Amid the global COVID-19 pandemic, Shuron Williams, as well as hundreds of bus operators, vehicle maintenance technicians and other transit employees, continue to report to work every day. Like law enforcement and health care, public transportation is classified as an essential service.

At a time when a novel virus is spreading across the country, Williams said that people who ride his bus often have limited travel options and depend on public transportation. Many passengers have vital services they need to get to. Others are essential workers. For Williams, it's up to him and his colleagues to get them where they need to go.

"I feel like our service is a necessity. Many of my riders depend on METRO to get to destinations like doctors' appointments," he said.

To protect both operators and customers, METRO recently implemented a series of public service initiatives. 

“We’re in constant communication with public health and emergency management officials, as well as elected leaders in the region, to make sure that all the things we’re doing are in support of the messaging our leaders are putting out,” said METRO President and CEO Tom Lambert. 

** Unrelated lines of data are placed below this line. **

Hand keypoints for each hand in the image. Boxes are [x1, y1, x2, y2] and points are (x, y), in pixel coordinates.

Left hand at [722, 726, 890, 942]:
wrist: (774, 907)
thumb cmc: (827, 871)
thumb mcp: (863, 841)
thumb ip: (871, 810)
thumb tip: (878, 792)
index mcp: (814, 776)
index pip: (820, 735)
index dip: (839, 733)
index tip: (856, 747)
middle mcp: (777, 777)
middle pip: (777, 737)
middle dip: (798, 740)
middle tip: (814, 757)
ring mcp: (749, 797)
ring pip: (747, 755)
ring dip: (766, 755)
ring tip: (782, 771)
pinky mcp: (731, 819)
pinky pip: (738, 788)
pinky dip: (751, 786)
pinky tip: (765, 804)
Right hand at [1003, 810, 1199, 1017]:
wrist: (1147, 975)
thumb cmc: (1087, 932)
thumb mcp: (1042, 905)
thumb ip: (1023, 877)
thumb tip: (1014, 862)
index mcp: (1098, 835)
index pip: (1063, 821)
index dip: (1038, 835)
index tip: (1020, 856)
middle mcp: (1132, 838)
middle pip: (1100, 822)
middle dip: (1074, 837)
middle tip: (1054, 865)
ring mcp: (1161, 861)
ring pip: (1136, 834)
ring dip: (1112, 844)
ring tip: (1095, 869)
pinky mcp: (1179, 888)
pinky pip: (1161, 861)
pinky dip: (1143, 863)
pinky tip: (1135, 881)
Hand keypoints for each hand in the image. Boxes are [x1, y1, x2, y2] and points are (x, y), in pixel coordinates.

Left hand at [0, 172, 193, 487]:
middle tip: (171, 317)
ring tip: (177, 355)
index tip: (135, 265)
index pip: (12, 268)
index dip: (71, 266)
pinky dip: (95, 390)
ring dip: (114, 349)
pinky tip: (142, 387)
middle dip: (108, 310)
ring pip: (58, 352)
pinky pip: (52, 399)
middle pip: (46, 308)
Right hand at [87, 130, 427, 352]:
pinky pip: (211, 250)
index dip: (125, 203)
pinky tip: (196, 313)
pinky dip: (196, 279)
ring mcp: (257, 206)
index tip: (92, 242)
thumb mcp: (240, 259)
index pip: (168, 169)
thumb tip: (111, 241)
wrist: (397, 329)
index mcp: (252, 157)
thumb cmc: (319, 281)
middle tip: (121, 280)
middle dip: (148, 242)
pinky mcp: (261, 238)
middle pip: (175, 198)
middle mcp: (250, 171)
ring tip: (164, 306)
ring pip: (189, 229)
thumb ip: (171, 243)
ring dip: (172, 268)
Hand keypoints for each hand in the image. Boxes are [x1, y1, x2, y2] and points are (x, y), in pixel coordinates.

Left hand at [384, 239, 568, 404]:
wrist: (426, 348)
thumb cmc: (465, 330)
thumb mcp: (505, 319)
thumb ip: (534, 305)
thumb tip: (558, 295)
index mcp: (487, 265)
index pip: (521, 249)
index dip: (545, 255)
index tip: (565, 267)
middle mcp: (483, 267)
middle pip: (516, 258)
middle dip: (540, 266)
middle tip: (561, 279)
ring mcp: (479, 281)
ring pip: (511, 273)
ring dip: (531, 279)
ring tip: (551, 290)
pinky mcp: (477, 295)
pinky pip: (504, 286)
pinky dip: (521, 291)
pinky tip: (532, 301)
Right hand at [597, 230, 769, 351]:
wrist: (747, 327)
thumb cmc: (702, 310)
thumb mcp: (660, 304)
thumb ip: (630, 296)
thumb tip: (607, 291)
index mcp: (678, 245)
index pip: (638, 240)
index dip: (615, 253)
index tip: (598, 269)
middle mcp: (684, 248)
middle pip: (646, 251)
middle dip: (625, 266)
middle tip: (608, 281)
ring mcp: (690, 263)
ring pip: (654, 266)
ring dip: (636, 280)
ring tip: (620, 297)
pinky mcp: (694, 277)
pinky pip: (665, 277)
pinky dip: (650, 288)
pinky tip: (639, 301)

The authority has intensified its already rigorous cleaning schedule, bringing in additional staff to disinfect transit vehicles and transit centers during the middle and at the end of each day.

To promote social distancing, more buses were put in service along heavily traveled local routes to lessen crowding. Riders now board at the back of the bus. Seating was also reduced by approximately 50 percent to allow more space between passengers. When buses reach the limited number of riders, operators activate electronic destination signs advising patrons waiting at stops to "please take the next bus." 

To aid health care workers needing to get to hospitals, METRO added a new Texas Medical Center shuttle service.

Changes were also made to protect elderly and disabled riders who use METROLift. Vans, which can carry a total of four wheelchair passengers, are now limited to two.

Lambert added that the authority has stressed that the public limit travel to only essential trips, per the city and county's "Stay Home, Work Safe" order.